_JOB:_ Retype the records word for word, starting with the line that contains "E-Mail eingeben" and going on through the last line of the records.

==========

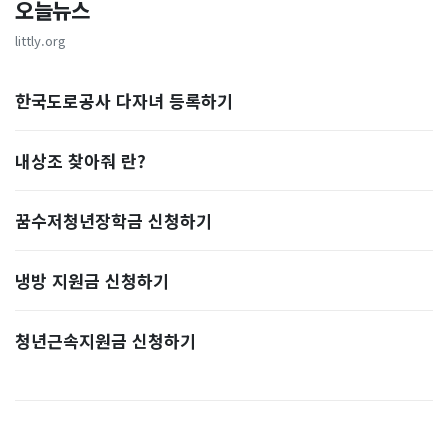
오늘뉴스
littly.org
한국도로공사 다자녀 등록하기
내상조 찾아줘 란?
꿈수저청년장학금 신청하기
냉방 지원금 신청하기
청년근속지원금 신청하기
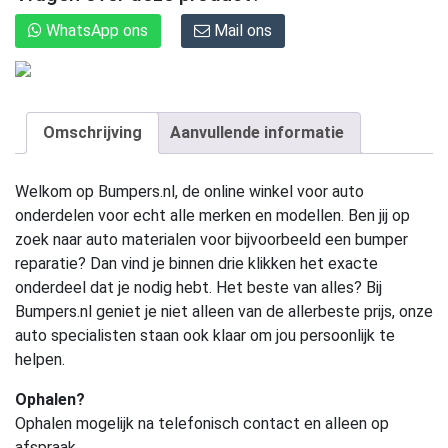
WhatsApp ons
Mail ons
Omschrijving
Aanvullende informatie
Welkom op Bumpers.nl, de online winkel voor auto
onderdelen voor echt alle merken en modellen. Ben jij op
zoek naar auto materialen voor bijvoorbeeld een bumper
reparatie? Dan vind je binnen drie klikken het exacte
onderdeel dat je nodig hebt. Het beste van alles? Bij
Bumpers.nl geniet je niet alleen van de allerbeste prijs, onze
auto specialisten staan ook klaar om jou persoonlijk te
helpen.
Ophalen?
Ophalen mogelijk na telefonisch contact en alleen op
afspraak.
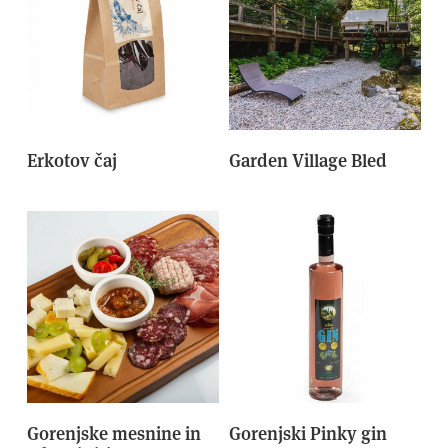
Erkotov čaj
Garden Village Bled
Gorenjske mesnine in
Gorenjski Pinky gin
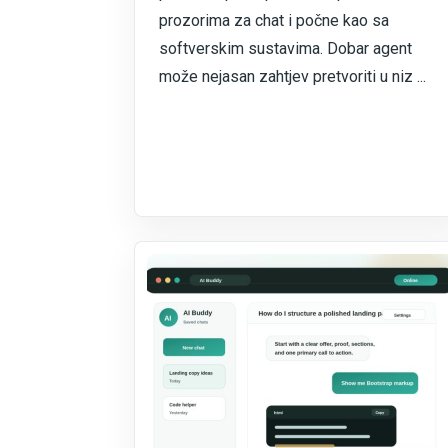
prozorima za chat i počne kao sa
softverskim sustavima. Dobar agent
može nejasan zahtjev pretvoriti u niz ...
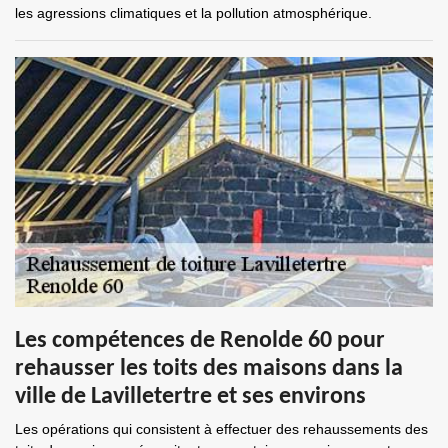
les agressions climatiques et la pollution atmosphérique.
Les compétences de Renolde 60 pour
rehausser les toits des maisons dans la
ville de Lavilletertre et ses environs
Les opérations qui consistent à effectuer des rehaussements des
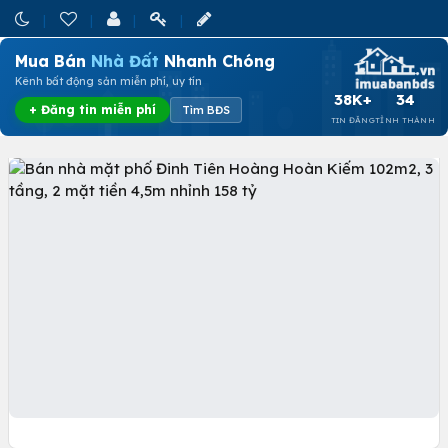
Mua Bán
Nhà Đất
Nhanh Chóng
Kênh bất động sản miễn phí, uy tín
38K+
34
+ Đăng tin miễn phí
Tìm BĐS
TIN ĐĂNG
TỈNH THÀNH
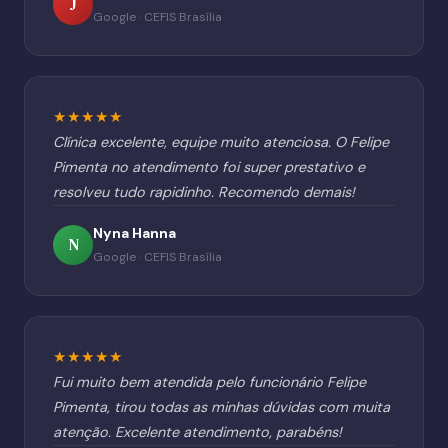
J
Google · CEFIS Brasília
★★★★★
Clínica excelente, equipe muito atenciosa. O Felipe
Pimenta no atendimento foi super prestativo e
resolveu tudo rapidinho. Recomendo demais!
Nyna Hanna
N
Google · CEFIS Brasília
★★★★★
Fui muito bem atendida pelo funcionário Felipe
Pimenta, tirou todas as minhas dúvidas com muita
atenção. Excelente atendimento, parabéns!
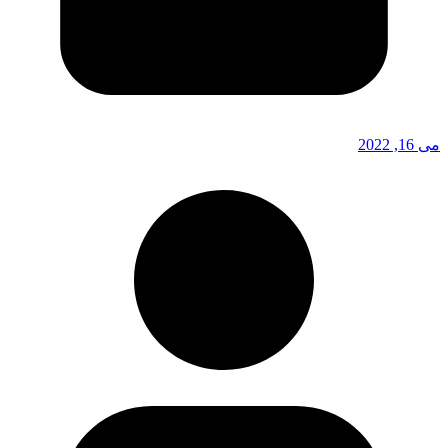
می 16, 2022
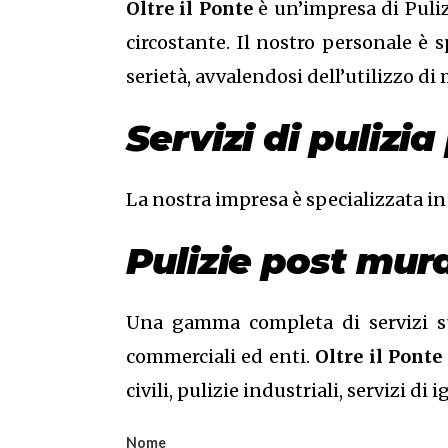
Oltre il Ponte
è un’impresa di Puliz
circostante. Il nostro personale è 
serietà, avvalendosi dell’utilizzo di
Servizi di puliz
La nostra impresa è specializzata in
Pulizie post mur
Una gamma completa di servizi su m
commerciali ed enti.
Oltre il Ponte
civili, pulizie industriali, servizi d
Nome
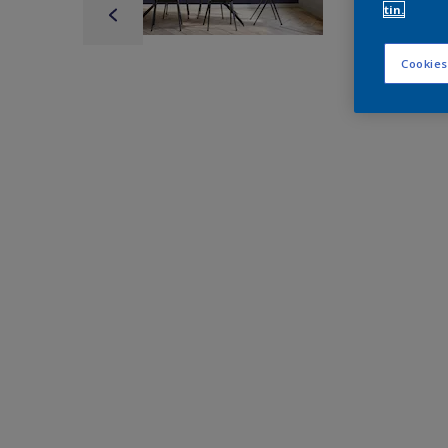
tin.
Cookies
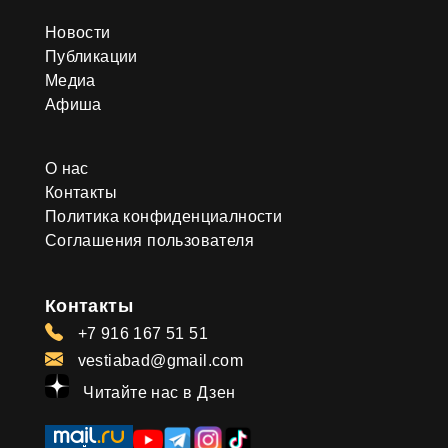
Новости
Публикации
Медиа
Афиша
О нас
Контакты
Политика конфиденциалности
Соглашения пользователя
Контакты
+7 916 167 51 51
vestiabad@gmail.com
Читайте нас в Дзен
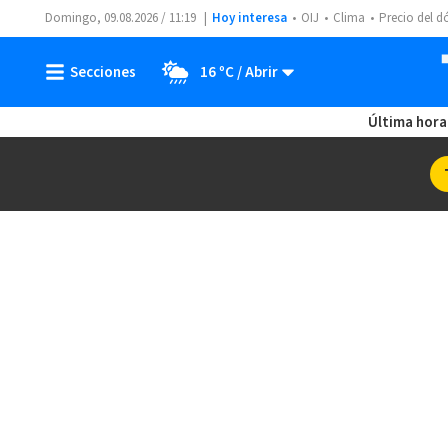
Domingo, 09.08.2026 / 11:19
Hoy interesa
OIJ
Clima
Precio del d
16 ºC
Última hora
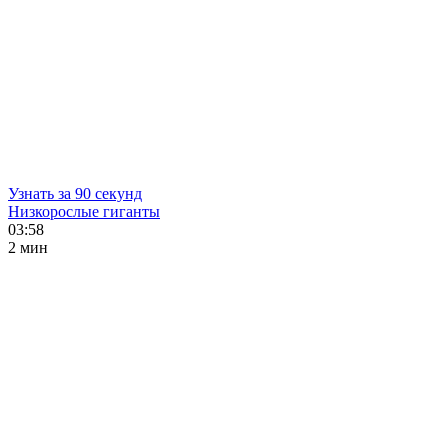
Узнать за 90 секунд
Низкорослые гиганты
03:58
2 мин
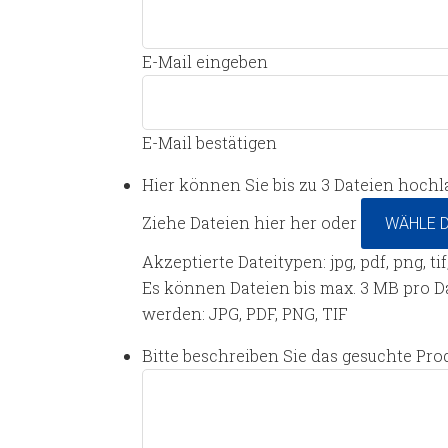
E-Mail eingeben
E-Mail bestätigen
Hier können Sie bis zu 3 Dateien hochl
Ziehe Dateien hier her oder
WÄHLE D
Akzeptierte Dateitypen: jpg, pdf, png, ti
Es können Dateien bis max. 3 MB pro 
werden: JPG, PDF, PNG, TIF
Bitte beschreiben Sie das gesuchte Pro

==========

_ANSWER TO THE PROBLEM:_
E-Mail eingeben
E-Mail bestätigen
Hier können Sie bis zu 3 Dateien hochl
Ziehe Dateien hier her oder
WÄHLE D
Akzeptierte Dateitypen: jpg, pdf, png, ti
Es können Dateien bis max. 3 MB pro 
werden: JPG, PDF, PNG, TIF
Bitte beschreiben Sie das gesuchte Pro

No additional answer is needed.